Quante altre volte volgari trucchi del genere per inventarsi uno scoop sono rimasti impuniti? Anche a me, come a Beppe Giulietti, “sembra difficile immaginare che il giornalista licenziato abbia ideato tutto da solo”.  Una conferma autorevole che non si tratta certamente di casi isolati viene dal segretario nazionale della FNSI Raffaele Lorusso che, sempre su “articolo 21”, non usa mezzi termini per descrivere la degenerazione professionale ed etica della nostra categoria: “Notizie false o costruite a tavolino, conflitti di interessi, commistioni sempre meno occulte fra informazione e pubblicità sono ormai la normalità di una professione che ha smesso di indignarsi e di servire la verità per essere credibile agli occhi dei cittadini”.
La proposta di un Forum ad Assisi fatta da Giulietti  sarà certamente utile per richiamare al senso di responsabilità dei colleghi e direi anche per prendere definitivamente atto dell’impotenza del nostro Ordine a far fronte ai suoi obblighi istituzionali. Ma “guardarsi negli occhi”, diciamolo, non è sufficiente. Perché all’origine di queste pratiche non c’è soltanto l’ignoranza voluta di elementari obblighi professionali. La “spettacolarizzazione” della cronaca e del dolore, per riprendere una frase dell’ex segretario dell’Usigrai ,Carlo Verna, ha una motivazione strutturale che non si può fingere di non vedere. C’è, come ho già scritto altre volte, un conflitto di interessi oggettivo tra i doveri di lealtà e di rispetto della verità sostanziale dei fatti da un lato e una concorrenza commerciale sempre più dura sul mercato editoriale e pubblicitario. Che si tratti di Auditel o di copie vendute, a decidere sono quasi sempre i numeri.
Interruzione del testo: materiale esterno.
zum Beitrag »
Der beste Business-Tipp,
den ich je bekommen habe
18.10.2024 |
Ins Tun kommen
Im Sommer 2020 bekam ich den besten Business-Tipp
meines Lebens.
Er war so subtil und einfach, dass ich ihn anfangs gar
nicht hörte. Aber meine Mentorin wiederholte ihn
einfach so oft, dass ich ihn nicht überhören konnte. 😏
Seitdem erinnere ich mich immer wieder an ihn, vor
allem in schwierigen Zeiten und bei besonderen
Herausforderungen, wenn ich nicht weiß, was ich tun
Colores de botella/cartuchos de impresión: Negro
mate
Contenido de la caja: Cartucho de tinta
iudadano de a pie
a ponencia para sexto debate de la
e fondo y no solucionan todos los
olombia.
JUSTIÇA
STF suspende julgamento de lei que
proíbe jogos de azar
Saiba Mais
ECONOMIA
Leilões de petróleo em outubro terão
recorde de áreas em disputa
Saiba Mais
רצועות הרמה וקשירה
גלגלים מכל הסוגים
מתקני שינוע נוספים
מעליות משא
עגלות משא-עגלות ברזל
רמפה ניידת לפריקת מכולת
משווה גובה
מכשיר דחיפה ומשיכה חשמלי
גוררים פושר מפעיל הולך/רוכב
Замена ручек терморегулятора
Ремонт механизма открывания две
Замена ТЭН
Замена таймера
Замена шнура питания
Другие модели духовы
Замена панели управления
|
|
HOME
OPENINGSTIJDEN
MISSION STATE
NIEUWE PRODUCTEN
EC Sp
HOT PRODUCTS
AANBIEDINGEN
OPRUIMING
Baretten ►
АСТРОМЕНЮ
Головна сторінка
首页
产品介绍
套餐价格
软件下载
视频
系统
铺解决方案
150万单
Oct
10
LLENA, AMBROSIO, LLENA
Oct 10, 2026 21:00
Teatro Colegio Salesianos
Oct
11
Dunque l’indignazione occasionale non basta e ormai neppure l’appello al senso di responsabilità. E’ il legislatore che deve individuare e creare un interesse contrario a quello oggi prevalente. D’altra parte, se da più di vent’anni il Parlamento si rifiuta di esaminare una riforma dell’Ordine dei giornalisti che dia  tutela efficace al diritto dei cittadini ad essere correttamente informati, è perché nel mondo politico e imprenditoriale ci sono ancora molte resistenze a qualunque tipo di condizionamento del potere degli editori e degli interessi reali che rappresentano. Alle ultime elezioni dell’Ordine ho votato per una lista che aveva per motto “o si cambia o si chiude”. Ci sono novità?